---------- Data supplied

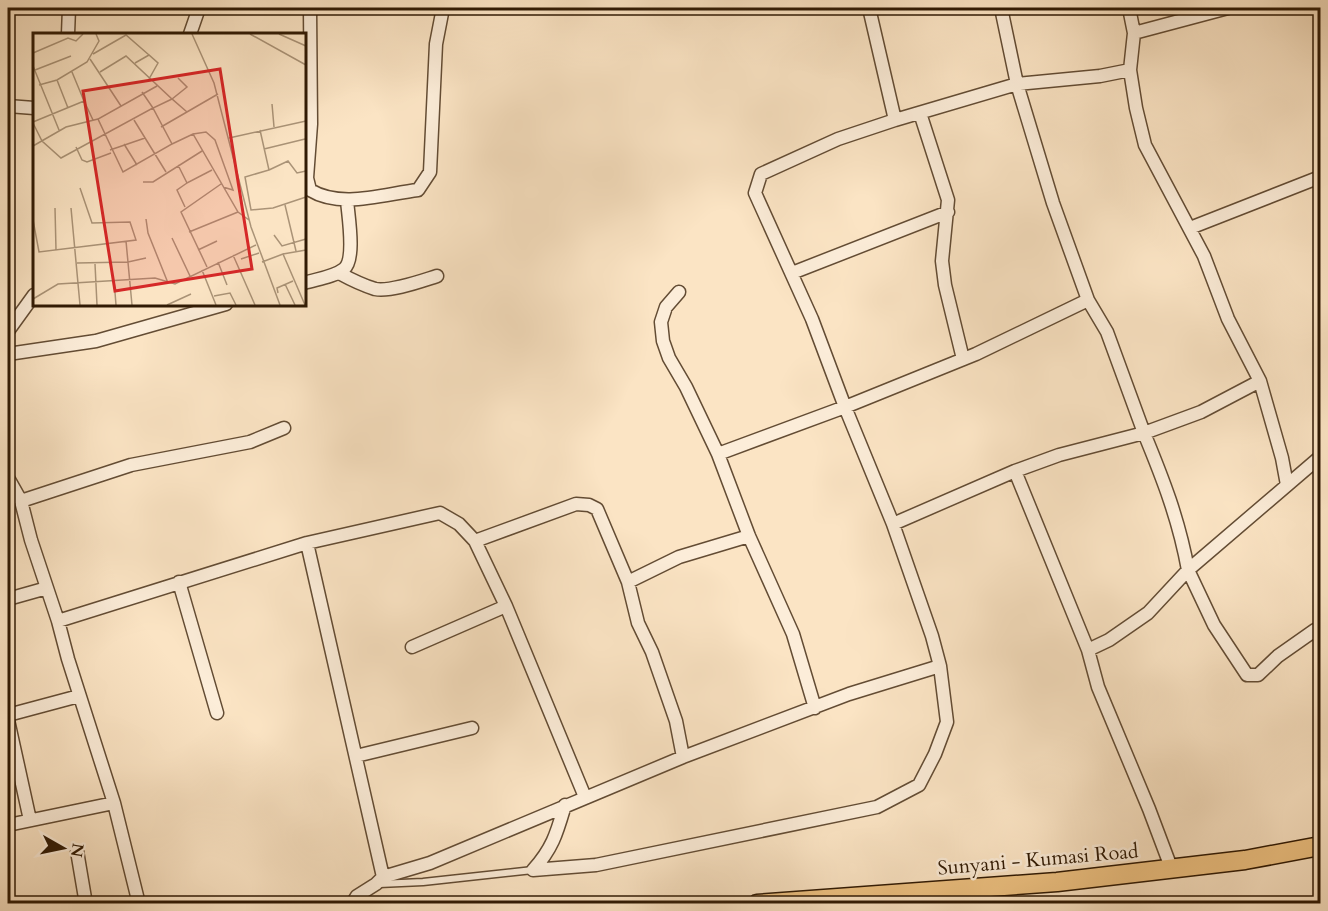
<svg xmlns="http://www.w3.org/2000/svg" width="1328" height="911" viewBox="0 0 1328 911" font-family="Cardo,serif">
<rect width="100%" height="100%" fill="#fbe4c4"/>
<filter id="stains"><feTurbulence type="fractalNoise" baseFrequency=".00333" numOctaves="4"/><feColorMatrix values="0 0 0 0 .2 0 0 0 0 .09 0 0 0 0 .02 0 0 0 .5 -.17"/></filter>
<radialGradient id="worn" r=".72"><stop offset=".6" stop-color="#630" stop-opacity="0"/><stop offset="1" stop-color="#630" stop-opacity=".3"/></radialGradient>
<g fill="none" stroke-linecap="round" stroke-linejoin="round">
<!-- service casing -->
<g stroke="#634c34" stroke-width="9">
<path id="service" d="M379,884L423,882L533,870
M976,904L977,889"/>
</g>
<!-- minor casing -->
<g stroke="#634c34" stroke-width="15">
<path id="minor" d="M310,8L311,124L307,178L310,190C341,209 384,194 418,190L430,172L436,44L443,8
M869,8L895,120
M1001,8L1017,84L1053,203L1088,300L1107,332L1144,433L1201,412L1260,381
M1129,8L1134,33L1130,70
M1134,33L1228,8
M68,34L69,8
M190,34L199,8
M8,106L34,108
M920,113L948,200L942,261L945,285L963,359
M1190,228L1320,177
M339,273C350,279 362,285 375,289C391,292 421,281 437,276
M792,273L948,212
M304,283C317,279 334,277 344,269C356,259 348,215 347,200
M679,292L666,307L661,322L663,341L669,358L686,387L718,454L749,536L793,634L815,708
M8,331L34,295
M8,354L96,341L226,304
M718,454L845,407L976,354L1088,300
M1015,471L1088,650L1098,687L1149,809L1172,870
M8,478L21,501L31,540L58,621L68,659L114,803L139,904
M21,501L131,465L250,442L284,428
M475,541L576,504L589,505L597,509L628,582
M307,543L383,877
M179,582L217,713
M8,599L47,588
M58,621L307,543L440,513L459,524L475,541L506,606L585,797
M1315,630L1278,656L1258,675H1247L1214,625L1188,570L1320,457
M412,647L506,606
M1088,650L1109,640L1148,613L1188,570C1179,520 1163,479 1144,433L1059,455L1015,471L893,524L845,407L812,319L755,193L761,174L838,139L895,120L1017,84L1100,76L1130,70L1136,108L1145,145L1204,256L1228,319L1260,381L1282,458L1287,485
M8,715L79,696
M8,720L30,820
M356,756L472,728
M683,757L676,721L652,652L638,623L628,582L679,557L749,536
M565,805C557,832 553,848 533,870L596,865L877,807L919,785L935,754L947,722L940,666
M8,825L114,803
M77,851L86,904
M352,904L357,896L376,884L383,877L430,863L683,757L849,694L940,666L932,636L893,524"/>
</g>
<!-- primary casing -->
<g stroke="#301a04" stroke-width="21">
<path id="primary" d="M757,904L1057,882L1245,860L1320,846"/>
</g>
<!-- service -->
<use href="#service" stroke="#fcedd9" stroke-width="6"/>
<!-- minor -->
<use href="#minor" stroke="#fcedd9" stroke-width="12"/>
<!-- primary -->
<use href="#primary" stroke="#eec282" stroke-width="18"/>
</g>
<g text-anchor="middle" stroke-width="5" stroke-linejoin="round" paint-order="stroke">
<!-- street labels -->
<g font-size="20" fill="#301a04" stroke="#fcedd9">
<text transform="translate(1038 859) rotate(-5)" y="7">Sunyani - Kumasi Road</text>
</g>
</g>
<!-- overview -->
<g transform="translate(33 33)">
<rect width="273" height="273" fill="#fbe4c4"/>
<path fill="none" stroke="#aa9377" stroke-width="1.5" d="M159,1L181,50L218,194L247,272M217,1L273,32M246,1L273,13M0,20L35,5L43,8L50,1M60,21L93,2L116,22M57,26L88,73M102,30L116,22L125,30L116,46M0,33L26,97M2,37L38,23M39,39L51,68M67,39L93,23L139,66L154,54L145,45M24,47L35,75M6,52L24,47L54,29L66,8L63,1M124,53L65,86L90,139L139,111L120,75L139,66L154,79M239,71L241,94M101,87L133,139M0,89L51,68L60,87M0,90L9,108L28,125L120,75L109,59M128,94L185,61M227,97L236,137L212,144L218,177L240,175L273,164M160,101L173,99L182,107L200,157L190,154M196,105L273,88M91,111L104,132M139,111L160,101L205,179L216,187M0,113L33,94L65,86M43,114L49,127L54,129L78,120M231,116L272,106M77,117L112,105M145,132L154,150L179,137M236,137L255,128L264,140L273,138M110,149H120L169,118M252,172L263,218M152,174L144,157L154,150M22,175L23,217M38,175L47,272M113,186L115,200L135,250M0,187L6,219L103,207L97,189L59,190L47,155M156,199L205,179M241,202L249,213L273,206M139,205L157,243M93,208L99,272M165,217L184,208M250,221L273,217M200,222L222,272M208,226L226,220M185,229L194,252M229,229L250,221L272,272M44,230L95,229L113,225M62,231L64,272M174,234L148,179L188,151M169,237L183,272M81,247L83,272M252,251L262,272M245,260L244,255L260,248M181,263L197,260L203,272M0,266L25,251L122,245L142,251L223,212M134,272L158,261"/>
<path fill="#d62828" fill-opacity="0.15" stroke="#d62828" stroke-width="3" d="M187,36L219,236L82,258L50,58Z"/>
<rect width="273" height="273" fill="none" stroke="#301a04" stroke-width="3"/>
</g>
<!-- margin -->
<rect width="1328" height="911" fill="none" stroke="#fbe4c4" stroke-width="30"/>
<rect x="9" y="9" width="1310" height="893" fill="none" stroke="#301a04" stroke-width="3"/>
<rect x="15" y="15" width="1298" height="881" fill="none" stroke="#301a04" stroke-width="1.5"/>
<!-- north arrow -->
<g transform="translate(63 848) rotate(99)" stroke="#fcedd9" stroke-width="4.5" paint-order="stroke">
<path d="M0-4.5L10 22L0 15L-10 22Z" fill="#301a04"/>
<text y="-9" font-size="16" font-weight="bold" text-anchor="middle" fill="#301a04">N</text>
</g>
<rect width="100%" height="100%" filter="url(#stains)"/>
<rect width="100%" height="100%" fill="url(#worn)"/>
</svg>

--------------------

Could you work out how many lines above contain the string "size"? Only the number should be given.

• [Task result]:
2